Each entry below must be repeated word for word.

◆ Material for the task ◆
◆ ◆ ◆ ◆
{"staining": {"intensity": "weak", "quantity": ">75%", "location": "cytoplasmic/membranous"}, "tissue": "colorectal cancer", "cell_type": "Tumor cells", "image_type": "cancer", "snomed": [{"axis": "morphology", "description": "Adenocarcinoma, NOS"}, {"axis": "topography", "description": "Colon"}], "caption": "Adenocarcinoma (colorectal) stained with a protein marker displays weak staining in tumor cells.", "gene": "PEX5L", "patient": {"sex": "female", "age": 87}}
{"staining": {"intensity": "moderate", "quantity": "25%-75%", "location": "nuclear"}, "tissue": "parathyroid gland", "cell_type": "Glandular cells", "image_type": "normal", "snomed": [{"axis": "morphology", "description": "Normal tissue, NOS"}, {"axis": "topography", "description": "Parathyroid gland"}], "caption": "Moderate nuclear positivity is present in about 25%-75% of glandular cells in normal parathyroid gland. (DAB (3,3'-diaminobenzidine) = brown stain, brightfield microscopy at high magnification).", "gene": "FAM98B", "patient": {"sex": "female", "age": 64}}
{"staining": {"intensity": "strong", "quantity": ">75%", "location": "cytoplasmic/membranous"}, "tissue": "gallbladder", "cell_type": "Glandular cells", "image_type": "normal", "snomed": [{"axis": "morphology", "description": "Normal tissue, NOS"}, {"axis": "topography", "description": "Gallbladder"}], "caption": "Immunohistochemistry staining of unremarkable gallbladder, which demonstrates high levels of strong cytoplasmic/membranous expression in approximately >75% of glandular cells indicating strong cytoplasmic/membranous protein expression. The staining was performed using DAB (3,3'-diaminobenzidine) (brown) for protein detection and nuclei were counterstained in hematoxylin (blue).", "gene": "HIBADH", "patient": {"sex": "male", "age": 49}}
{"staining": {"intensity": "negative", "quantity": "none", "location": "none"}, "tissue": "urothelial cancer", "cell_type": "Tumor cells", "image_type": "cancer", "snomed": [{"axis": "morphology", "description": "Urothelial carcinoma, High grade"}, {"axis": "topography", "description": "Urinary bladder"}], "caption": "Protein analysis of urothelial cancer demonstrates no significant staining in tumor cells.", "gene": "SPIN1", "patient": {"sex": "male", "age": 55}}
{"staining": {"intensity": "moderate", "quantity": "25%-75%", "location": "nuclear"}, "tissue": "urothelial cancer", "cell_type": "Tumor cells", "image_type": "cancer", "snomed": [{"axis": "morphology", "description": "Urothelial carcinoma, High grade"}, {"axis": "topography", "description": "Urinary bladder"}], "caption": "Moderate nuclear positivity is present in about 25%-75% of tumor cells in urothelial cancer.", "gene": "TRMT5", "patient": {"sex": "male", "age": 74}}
◆ ◆ ◆ ◆
◆ Output of the exercise ◆
{"staining": {"intensity": "weak", "quantity": ">75%", "location": "cytoplasmic/membranous"}, "tissue": "colorectal cancer", "cell_type": "Tumor cells", "image_type": "cancer", "snomed": [{"axis": "morphology", "description": "Adenocarcinoma, NOS"}, {"axis": "topography", "description": "Colon"}], "caption": "Adenocarcinoma (colorectal) stained with a protein marker displays weak staining in tumor cells.", "gene": "PEX5L", "patient": {"sex": "female", "age": 87}}
{"staining": {"intensity": "moderate", "quantity": "25%-75%", "location": "nuclear"}, "tissue": "parathyroid gland", "cell_type": "Glandular cells", "image_type": "normal", "snomed": [{"axis": "morphology", "description": "Normal tissue, NOS"}, {"axis": "topography", "description": "Parathyroid gland"}], "caption": "Moderate nuclear positivity is present in about 25%-75% of glandular cells in normal parathyroid gland. (DAB (3,3'-diaminobenzidine) = brown stain, brightfield microscopy at high magnification).", "gene": "FAM98B", "patient": {"sex": "female", "age": 64}}
{"staining": {"intensity": "strong", "quantity": ">75%", "location": "cytoplasmic/membranous"}, "tissue": "gallbladder", "cell_type": "Glandular cells", "image_type": "normal", "snomed": [{"axis": "morphology", "description": "Normal tissue, NOS"}, {"axis": "topography", "description": "Gallbladder"}], "caption": "Immunohistochemistry staining of unremarkable gallbladder, which demonstrates high levels of strong cytoplasmic/membranous expression in approximately >75% of glandular cells indicating strong cytoplasmic/membranous protein expression. The staining was performed using DAB (3,3'-diaminobenzidine) (brown) for protein detection and nuclei were counterstained in hematoxylin (blue).", "gene": "HIBADH", "patient": {"sex": "male", "age": 49}}
{"staining": {"intensity": "negative", "quantity": "none", "location": "none"}, "tissue": "urothelial cancer", "cell_type": "Tumor cells", "image_type": "cancer", "snomed": [{"axis": "morphology", "description": "Urothelial carcinoma, High grade"}, {"axis": "topography", "description": "Urinary bladder"}], "caption": "Protein analysis of urothelial cancer demonstrates no significant staining in tumor cells.", "gene": "SPIN1", "patient": {"sex": "male", "age": 55}}
{"staining": {"intensity": "moderate", "quantity": "25%-75%", "location": "nuclear"}, "tissue": "urothelial cancer", "cell_type": "Tumor cells", "image_type": "cancer", "snomed": [{"axis": "morphology", "description": "Urothelial carcinoma, High grade"}, {"axis": "topography", "description": "Urinary bladder"}], "caption": "Moderate nuclear positivity is present in about 25%-75% of tumor cells in urothelial cancer.", "gene": "TRMT5", "patient": {"sex": "male", "age": 74}}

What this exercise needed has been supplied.